Time 3m2s : Input '02/s07e16 - Forever - 2020-09-18_1005.TiVo': PID 0x0f0c: WARN: Count indicated this should have been encrypted (count=398788); decrementing 'video_packet_count' because now the following Video packet is expected to be encrypted
Time 3m10s : Writing merged packet; packets/sec=6484, avg packets/sec=6519; ETA is 1m49s
Time 3m21s : Writing merged packet; packets/sec=6620, avg packets/sec=6524; ETA is 1m45s
Time 3m32s : Writing merged packet; packets/sec=6506, avg packets/sec=6523; ETA is 1m41s
Time 3m32s : Input '01/s07e16 - Forever - 2020-09-18_1005.TiVo': PID 0x0f0c: WARN: Preemptively marking packet as not encrypted because only 1st of 4 Video packets is expected to be encrypted (count=465435)

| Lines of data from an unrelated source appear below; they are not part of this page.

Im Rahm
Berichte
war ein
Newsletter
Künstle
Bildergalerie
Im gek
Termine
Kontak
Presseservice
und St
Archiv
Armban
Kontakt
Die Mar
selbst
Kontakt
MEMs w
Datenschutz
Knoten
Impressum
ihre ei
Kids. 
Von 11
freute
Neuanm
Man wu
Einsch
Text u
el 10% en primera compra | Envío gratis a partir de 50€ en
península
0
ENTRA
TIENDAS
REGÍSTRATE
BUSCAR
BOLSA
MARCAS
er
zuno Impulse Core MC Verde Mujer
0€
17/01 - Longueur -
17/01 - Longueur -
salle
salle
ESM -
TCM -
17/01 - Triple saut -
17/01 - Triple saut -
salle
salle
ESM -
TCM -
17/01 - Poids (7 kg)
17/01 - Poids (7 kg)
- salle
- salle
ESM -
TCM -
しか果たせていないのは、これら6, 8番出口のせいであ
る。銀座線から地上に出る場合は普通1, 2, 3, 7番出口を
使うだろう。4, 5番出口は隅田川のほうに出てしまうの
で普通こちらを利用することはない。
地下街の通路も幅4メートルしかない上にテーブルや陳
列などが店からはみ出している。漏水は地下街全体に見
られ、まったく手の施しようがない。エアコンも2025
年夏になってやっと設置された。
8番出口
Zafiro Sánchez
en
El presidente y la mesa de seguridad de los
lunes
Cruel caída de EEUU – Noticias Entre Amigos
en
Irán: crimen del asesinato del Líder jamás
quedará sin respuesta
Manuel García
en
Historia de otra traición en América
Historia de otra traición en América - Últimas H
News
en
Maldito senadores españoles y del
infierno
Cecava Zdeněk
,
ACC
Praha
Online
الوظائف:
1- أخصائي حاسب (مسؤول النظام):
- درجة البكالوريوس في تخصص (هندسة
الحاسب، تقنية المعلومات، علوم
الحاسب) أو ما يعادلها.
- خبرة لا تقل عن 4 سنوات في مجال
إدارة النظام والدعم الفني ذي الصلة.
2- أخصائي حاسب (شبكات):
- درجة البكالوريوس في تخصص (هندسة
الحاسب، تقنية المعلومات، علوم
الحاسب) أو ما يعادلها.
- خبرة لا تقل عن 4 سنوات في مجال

Time 3m42s : Writing merged packet; packets/sec=6742, avg packets/sec=6534; ETA is 1m37s
Time 3m54s : Writing merged packet; packets/sec=6652, avg packets/sec=6540; ETA is 1m33s
Time 3m54s : Input '02/s07e16 - Forever - 2020-09-18_1005.TiVo': choose_uniq_packet: ERROR: Allowing duplicate packet, after encryption, that was also a duplicate before encryption
Time 3m54s : Input '01/s07e16 - Forever - 2020-09-18_1005.TiVo': choose_hack_encryption_packet: WARN: Found best packet with hack to determine it shouldn't have been decrypted
Time 4m4s : Writing merged packet; packets/sec=6672, avg packets/sec=6546; ETA is 1m29s
Time 4m15s : Writing merged packet; packets/sec=6685, avg packets/sec=6552; ETA is 1m24s
Alternative Solution
If I have time I might try a faster approach, whereby I'd read from one input file at a time until an error packet is found. For an error, I'd read the other input files to try to find a valid packet to fix it. This would speed up merge time considerably because I'd only be reading from a single file most of the time.
With the checks I mentioned above (such as the continuity counter), I feel like this solution could work reliably. That is, there would be no need to read every packet from every input file to check if they are duplicates. The reason being that the checks may do a sufficient job of detecting when there's a potential packet error.
One thing I don't like about this solution is that I would need to sync up those other input files whenever I need them to fix an error. In my current solution, they are always synced together. Also, intersecting recordings would take some effort to get working with this solution. But, if someone were to write their own utility from scratch, they might try this alternative approach for performance reasons.
Thanks
In closing, I want to thank the authors of tivoconvert
and TivoDecoder.jar
. I couldn't have done this without being able to review those. From figuring out how the metadata is stored in TiVo files to how to decrypt the packets, I would have given up long ago if it weren't for those reference implementations.
If you want something that works well enough today, I'd recommend using one of those. tivoconvert
is awesome, although I don't believe it properly decodes Transport Streams from the TiVo (it was rock-solid for Program Streams). TivoDecoder.jar
works well and it's integrated into kmttg
as TivoLibre
, although it currently drops more than it needs to upon bad packets.
I also want to thank the authors of kmttg
and pyTivo
. I can only maximize my TV viewing through TiVo because of them.